Prepare a List of Topics for Gathering Feedback
As I mentioned earlier, Product people like to talk shop as much as the next person and truly, I was no different. Once we had moved past the initial pleasantries and discussed the open PM position at my company, I switched gears to pick their brains on any of a number of subjects that I had recently encountered.
I truly wanted feedback and advice on my own projects so in an attempt to make the discussions more productive, I formalized my thoughts and even created some specific questions on each topic - because as a PM, you should never miss a chance to improve your interviewing skills!
Offer Assistance in Return
Besides paying for the coffee or meal, which always goes over well, I also made sure to save time at the end of the meeting to switch the flow and turn the conversation around. I wanted to give my colleague the opportunity to share with me what was happening on their end. What product-related problems were they wrestling with? How was their team performing? Did they have some big product developments happening in the next few weeks?
And it never hurt to ask whether they were happy in their current job - sometimes you can get lucky and find a candidate in your immediate network.
Whenever the conversation turned to a problem or opportunity that I genuinely felt I could help with, I offered my assistance. And I made sure I followed up with any action items in my thank-you email.

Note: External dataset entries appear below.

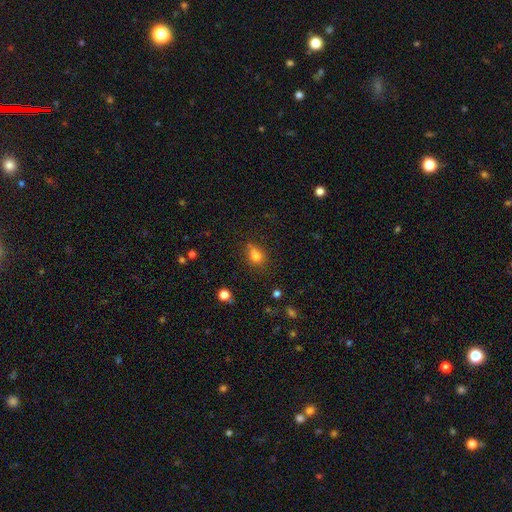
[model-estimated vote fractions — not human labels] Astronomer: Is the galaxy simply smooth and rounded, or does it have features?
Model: smooth — 74%.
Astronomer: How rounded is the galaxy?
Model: round — 62%.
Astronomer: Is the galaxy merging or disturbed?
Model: none — 53%.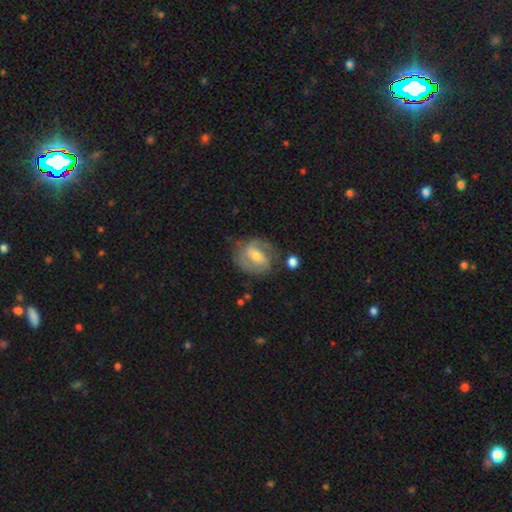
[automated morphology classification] featured or disk 72%, smooth 22%, star or artifact 6%. Down the decision tree: edge-on disk — no (97%); bar — weak (47%); spiral arms — yes (85%); spiral arm count — 2 (72%); spiral winding — medium (45%); bulge size — moderate (52%); merging — none (65%).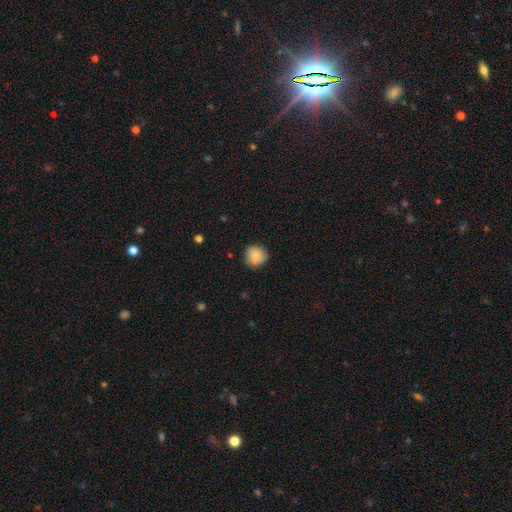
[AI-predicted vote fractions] Q: Smooth or featured?
A: smooth (84%); runner-up: featured or disk (8%)
Q: How rounded?
A: round (89%); runner-up: in between (10%)
Q: Merging?
A: none (79%); runner-up: minor disturbance (16%)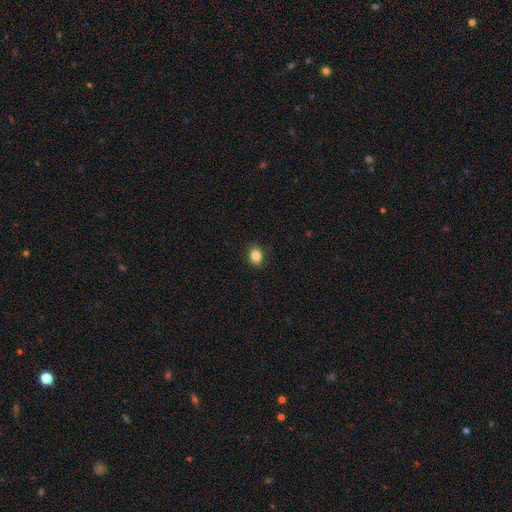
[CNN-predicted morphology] Smooth or featured: smooth — 85% (star or artifact — 10%)
How rounded: in between — 55% (round — 44%)
Merging: none — 88% (minor disturbance — 9%)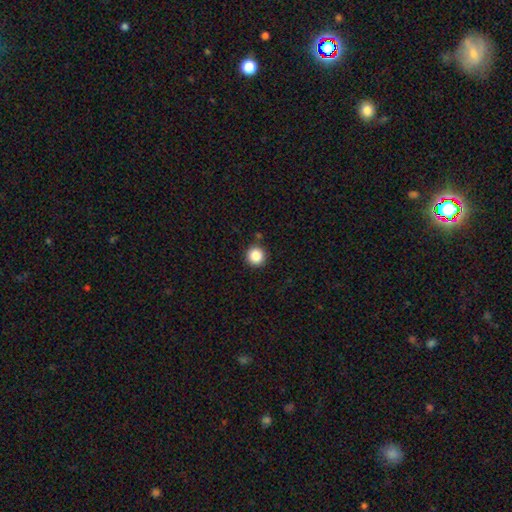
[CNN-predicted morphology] Smooth or featured: smooth — 86% (star or artifact — 10%)
How rounded: round — 95% (in between — 4%)
Merging: none — 88% (minor disturbance — 7%)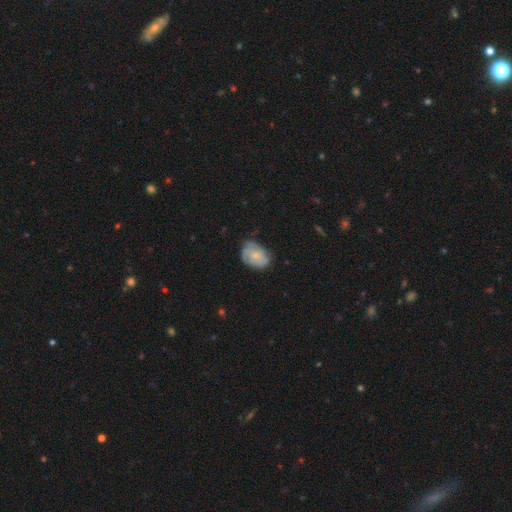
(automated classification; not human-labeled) Smooth or featured?
  - smooth: 52% *
  - featured or disk: 41%
  - star or artifact: 7%
How rounded?
  - in between: 72% *
  - round: 27%
  - cigar-shaped: 1%
Merging?
  - none: 55% *
  - minor disturbance: 33%
  - major disturbance: 11%
  - merger: 2%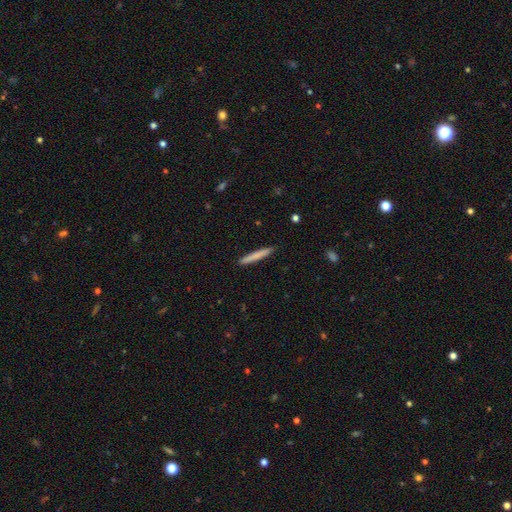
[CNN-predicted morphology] Smooth or featured: smooth — 75% (featured or disk — 19%)
How rounded: cigar-shaped — 96% (in between — 3%)
Merging: none — 91% (minor disturbance — 6%)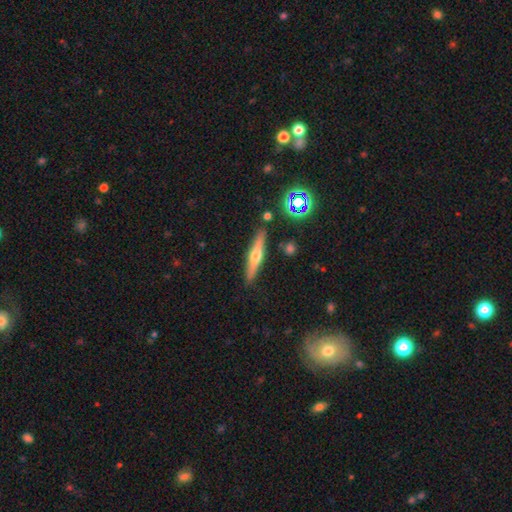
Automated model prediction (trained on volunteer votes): Smooth or featured: featured or disk — 54% (smooth — 38%)
Edge-on disk: yes — 94% (no — 6%)
Edge-on bulge: rounded — 89% (none — 6%)
Merging: none — 87% (minor disturbance — 9%)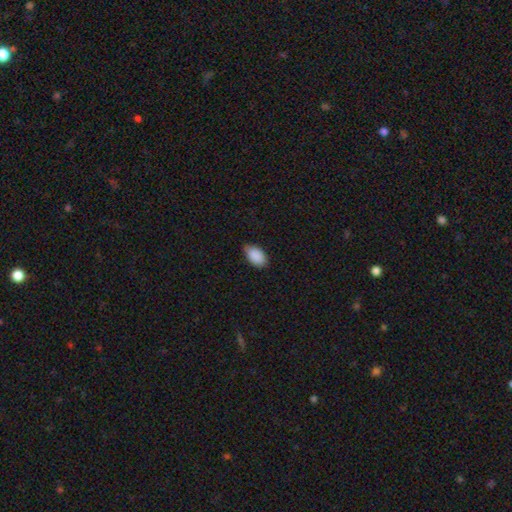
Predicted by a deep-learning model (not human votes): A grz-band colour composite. It shows a smooth galaxy with no disk features (90%) that is in between round and cigar-shaped (94%). Merging: none (75%).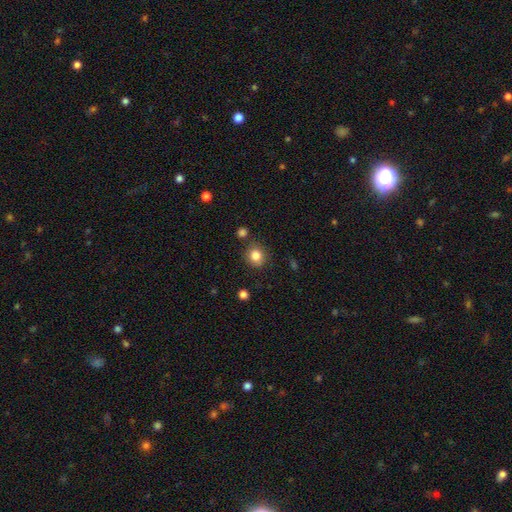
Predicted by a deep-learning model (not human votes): Q: Smooth or featured?
A: smooth (83%); runner-up: star or artifact (11%)
Q: How rounded?
A: round (81%); runner-up: in between (18%)
Q: Merging?
A: none (82%); runner-up: minor disturbance (11%)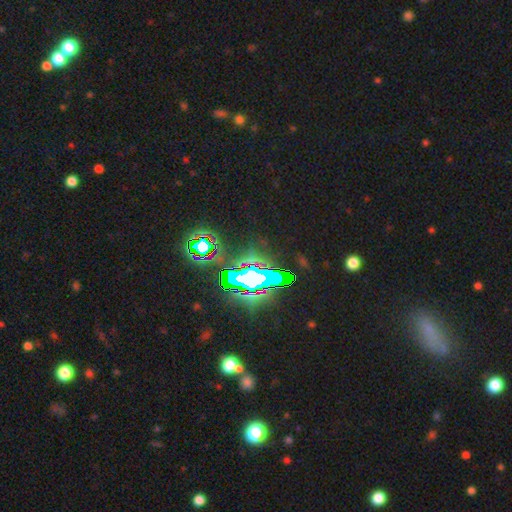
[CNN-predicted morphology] Smooth or featured?
  - star or artifact: 78% *
  - featured or disk: 11%
  - smooth: 11%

I am pleased to report that through this PM networking activity, I did indeed identify several viable candidates and that accelerated our hiring efforts. But more than that, I was able to reconnect with and renew important relationships with many of my peers. I collected valuable, relevant insight from these professionals that helped me validate or in some cases, adjust some of the product decisions I was making. I was able to expand my own network a bit, a typical but always welcome side effect. And then of course, there was all the great coffee!